Diary logging techniques you need to know
- Interval-contingent protocol: ask participants to record their thoughts and feelings at fixed intervals (e.g., every hour or every day). Use this type of diary study to understand how people feel over time.
- Event-contingent protocol: ask participants to record their thoughts and feelings after specific events, such as using a feature or carrying out a particular process. Choose this format to study how people react to specific events.
- Saturation sampling: ask participants to keep a diary until they have nothing new to say about the topic. Similar to interval methods, this diary study helps evaluate user feelings over time.
- Choice sampling: give participants a list of topics to choose from and ask them to record their thoughts and feelings about their chosen topic. This study helps you understand how people feel about different design aspects and what issues are most important to them.
Tips for conducting diary studies
- Make sure you store the data securely if the diaries contain personal or sensitive information.
- Define the study’s goals and the logic you’ll use to evaluate the data you receive. Diary studies can be time-consuming for both participants and researchers. As such, ensuring the study is well-designed and the results are worth the effort is crucial.
- Provide participants with an incentive to take part. Diary studies require time and energy, so it’s a good idea to compensate participants with a gift voucher or free product.
Sort cards are a type of qualitative research that involves asking participants to sort a set of cards into groups. The goal is to observe how people think about a particular topic and design intuitive products.
Where else can you find data?
Chatting with users is important, but don’t neglect the wealth of data already at your fingertips. Web analytics, social media, and customer support data can give you insights into how your users think and feel.
- Business data: if you’re working on an internal tool, you probably have access to a lot of data about how it’s used. This information is invaluable for understanding the steps users take to perform an action or solve a problem.
- Web analytics data: this data tells you how people are using your website or app. Use it to understand what pages are being visited, how much time users spend on a page, and what elements they interact with.
- Social media data: social media can be a great way to understand how people feel about your brand. Use social listening tools to track mentions of your brand and see what people are saying.
- Customer support data: if you offer customer support, the data can show you what problems people encounter when using your product.
- Competitor resources: it’s worth looking at competitor resources, such as websites, blog posts, and whitepapers, for ideas on improving or differentiating your product.
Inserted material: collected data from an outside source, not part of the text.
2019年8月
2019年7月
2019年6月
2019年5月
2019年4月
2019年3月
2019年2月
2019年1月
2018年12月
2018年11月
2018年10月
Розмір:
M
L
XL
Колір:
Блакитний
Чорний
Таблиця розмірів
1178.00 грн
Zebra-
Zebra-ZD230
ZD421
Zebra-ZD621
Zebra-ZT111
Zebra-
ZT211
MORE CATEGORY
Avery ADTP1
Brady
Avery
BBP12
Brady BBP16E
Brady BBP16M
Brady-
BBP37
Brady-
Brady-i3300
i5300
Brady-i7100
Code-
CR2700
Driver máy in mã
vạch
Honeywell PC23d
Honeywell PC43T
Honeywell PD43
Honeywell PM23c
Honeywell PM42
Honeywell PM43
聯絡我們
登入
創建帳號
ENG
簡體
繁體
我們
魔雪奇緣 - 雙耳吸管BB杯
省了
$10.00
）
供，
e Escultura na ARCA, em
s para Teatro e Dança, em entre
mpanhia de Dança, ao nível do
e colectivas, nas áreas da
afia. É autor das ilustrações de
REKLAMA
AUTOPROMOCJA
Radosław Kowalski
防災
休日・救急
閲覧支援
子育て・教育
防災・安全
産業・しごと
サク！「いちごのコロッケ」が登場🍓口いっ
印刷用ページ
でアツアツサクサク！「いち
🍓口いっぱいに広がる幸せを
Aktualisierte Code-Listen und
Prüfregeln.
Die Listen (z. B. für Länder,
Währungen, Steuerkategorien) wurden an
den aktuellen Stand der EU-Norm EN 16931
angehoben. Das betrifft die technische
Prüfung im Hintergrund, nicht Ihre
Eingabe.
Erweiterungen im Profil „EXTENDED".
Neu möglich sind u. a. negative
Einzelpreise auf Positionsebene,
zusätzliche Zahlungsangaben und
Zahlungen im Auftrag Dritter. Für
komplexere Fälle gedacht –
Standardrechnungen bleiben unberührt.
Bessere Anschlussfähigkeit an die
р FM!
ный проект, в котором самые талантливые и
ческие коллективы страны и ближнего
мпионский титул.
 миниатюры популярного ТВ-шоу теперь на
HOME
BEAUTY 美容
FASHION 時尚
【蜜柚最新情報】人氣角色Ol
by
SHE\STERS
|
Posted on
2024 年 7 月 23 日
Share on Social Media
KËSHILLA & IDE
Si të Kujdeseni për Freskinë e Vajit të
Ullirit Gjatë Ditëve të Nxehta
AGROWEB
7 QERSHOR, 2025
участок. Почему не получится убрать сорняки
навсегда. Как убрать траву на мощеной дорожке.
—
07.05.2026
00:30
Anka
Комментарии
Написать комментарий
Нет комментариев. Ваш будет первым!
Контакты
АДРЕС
Analyzing and assessing discovery research
So, you’ve got all this data. Now what?
It’s time to assess it. Evaluating your discovery research involves looking at the numbers and determining how it fits together. You can write a report or create a diagram or graph to help you visualize it all.
When assessing qualitative data, it is important to consider the following factors:
- The quality and reliability of the data: bad data could send you in the wrong direction. If in doubt, chuck it out.
- The quantity of the data: too much could be a burden when turning it into reports. Too little might give you unreliable results.
- The context of the data: make sure you apply data to the relevant area, but at the same time, don’t look at it in isolation.
- The meaning of the data: only include responses that directly answer your questions. Don’t include irrelevant or unclear data.
- The validity of the data: data goes out of date. Disregard anything that’s no longer relevant.
Data visualization features, like those in Cacoo, can help turn all those numbers into insight that makes sense.
Resources like persona templates, user story maps, and other research and design diagrams can help you see patterns and trends in the data and communicate your findings to others — including stakeholders who might not have a technical background.
Remember, your top priority is to make the data as understandable as possible for everyone on the team — whatever their background. After all, data is only useful if it’s used and understood!